Open Assistant - The open source ChatGPT

February 05, 2023

Introduction

The idea of OpenAssistant is to be a chat-based assistant that can perform a wide range of tasks, interact with external systems, and retrieve information dynamically. It is designed as a free, open-source software that is easy to extend and personalize. It’s goal is to give everyone access to LLMs that can revolutionize the way we use language and improve the world. Similar to how StabilityAI/CompVis open-sourced the technology behing prompt based diffusion models using StableDiffusion, taking it away from DALL-E; OpenAssistant intends to do the same with ChatGPT.
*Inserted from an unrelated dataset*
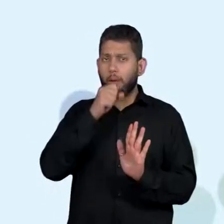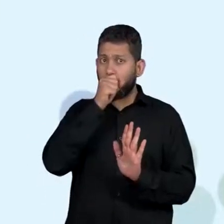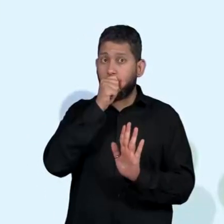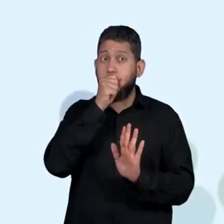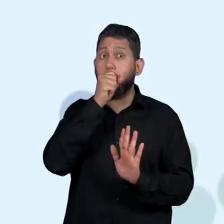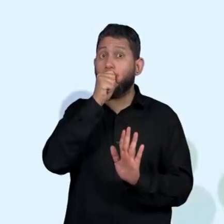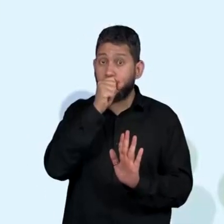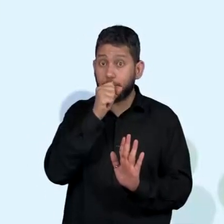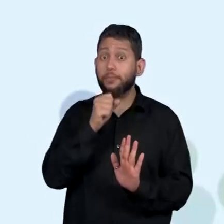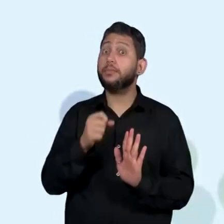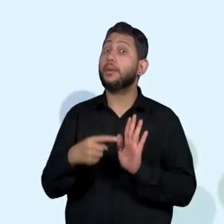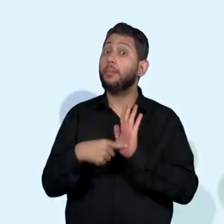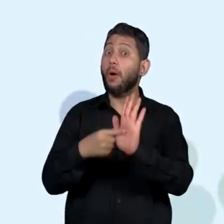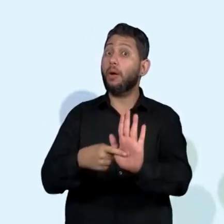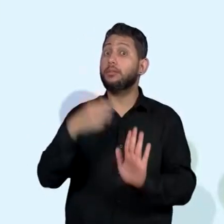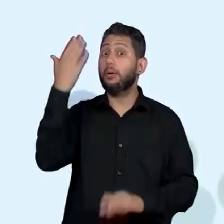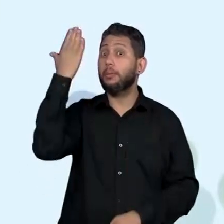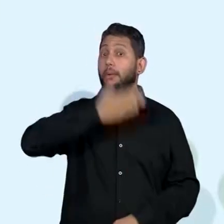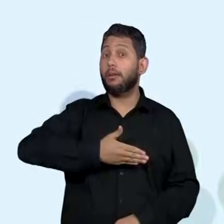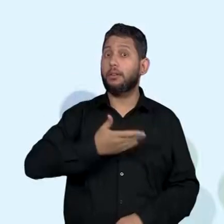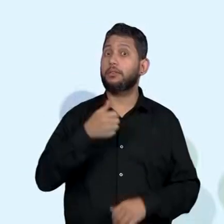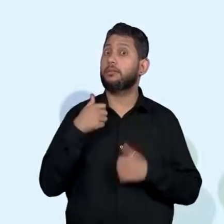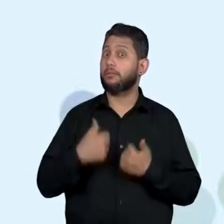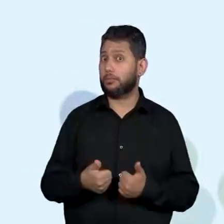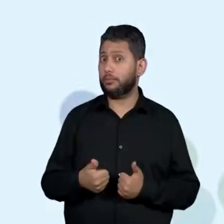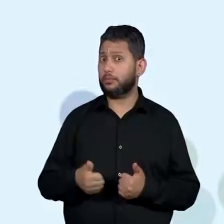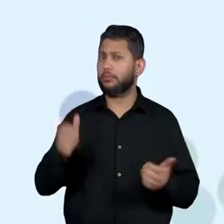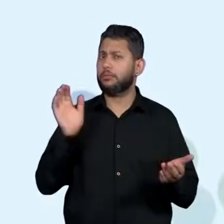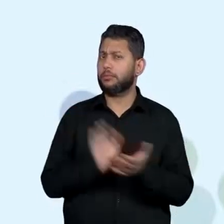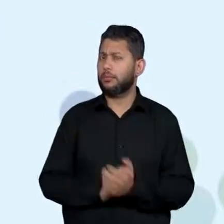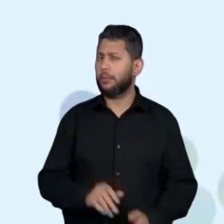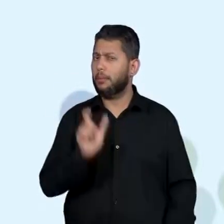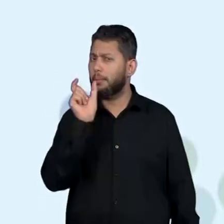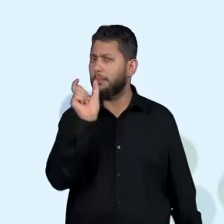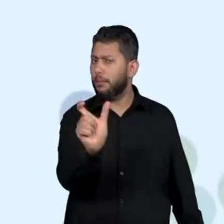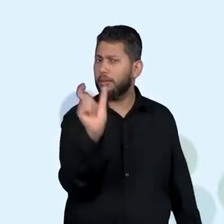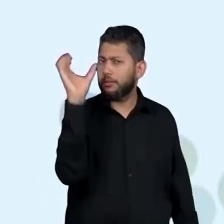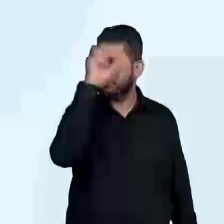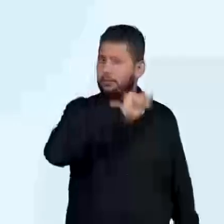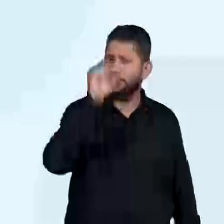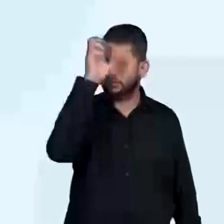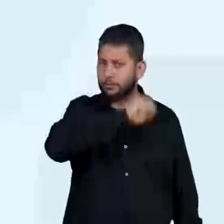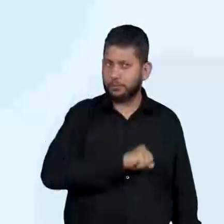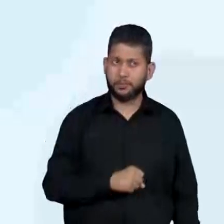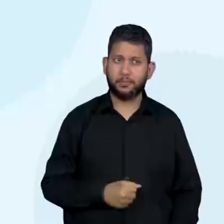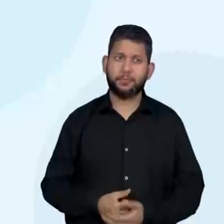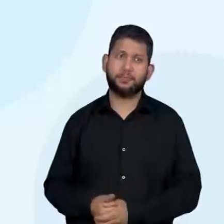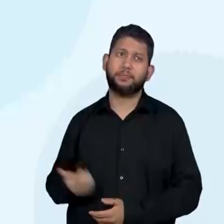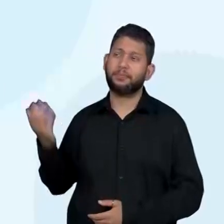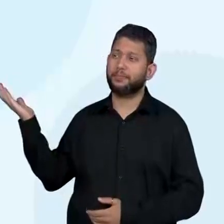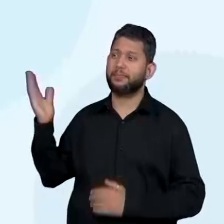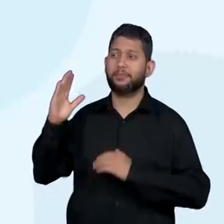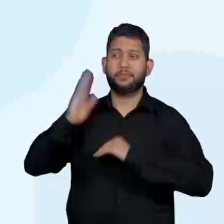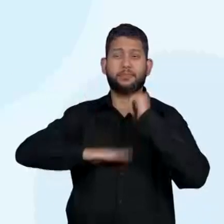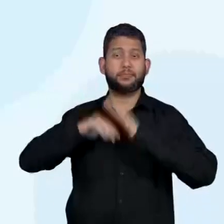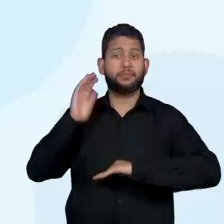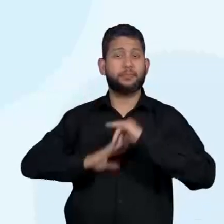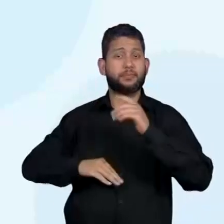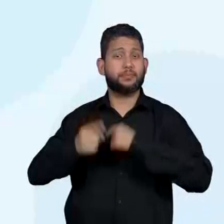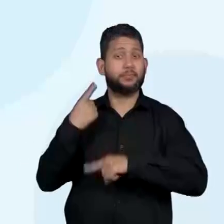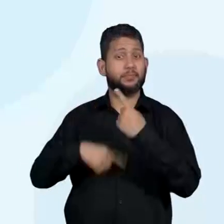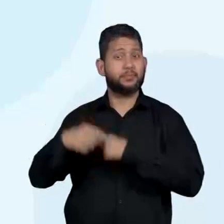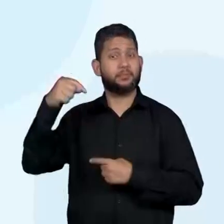é verdadeira ou falso. Então, a dica aí, mais uma palavrinha para acrescentar o repertório. Um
However, OpenAssistant aims to go beyond just replicating ChatGPT. The original team wants to build the assistant of the future, capable of performing meaningful work, using APIs, conducting dynamic research, and much more. OpenAssistant should be personalized and extendable by anyone and be small and efficient enough to run on consumer hardware. The project is open and accessible, and the team wants to build not only a great assistant but also make it available to the masses.

The Project

Though OA is still not out yet (heads up! You can visit their project to keep up to date with the latest news: https://github.com/LAION-AI/Open-Assistant), thier current aim is to quickly launch an MVP following the InstructGPT paper. The process involves:

  1. Collection of high-quality human-generated Instruction-Fulfillment samples (prompts and responses). The project will use a crowdsourced process to collect and review the prompts, and a leaderboard will be created to motivate the community and show progress.
  2. Sampling of multiple completions for each prompt. The completions will be shown randomly to users, who will rank them from best to worst. The ranking data will be used to train a reward model.
  3. RLHF training phase based on the prompts and reward model.

InstructGPT.jpg

Supervised fine tuning on human demonstration data:

As seen from the above diagram, first, data needs to be collected showing demonstrations of assistant interactions. InstructGPT for example has 13,000 of these demonstrations, and the OA team estimates that about 50,000 demonstrations would suffice for the MVP. A demonstration can be described as a conversation thread between OA and a human prompter. Using the OA website, prompters are given a random task, either to act as the user or act as the assistant. This means that via a crowdsource effort, conversation threads on various topics can be collected. Moreover, it is also possible to use pseudo-data, for example from a QA dataset before the real data is collected. This is because human generated data will always beat pseudo data, obviously until we reach AGI or LLMs are capable of producting human level creativity. Additionally, it is also possible to create prompt data from websites like Quora, StackOverFlow, and Reddit, though there needs to be some form of safety to avoid biases.

Using this collected data, a base model is then fine tuned using supervised learning. Some of the common candidates include GPT-J, FlanT5, GPT-JT, and some others.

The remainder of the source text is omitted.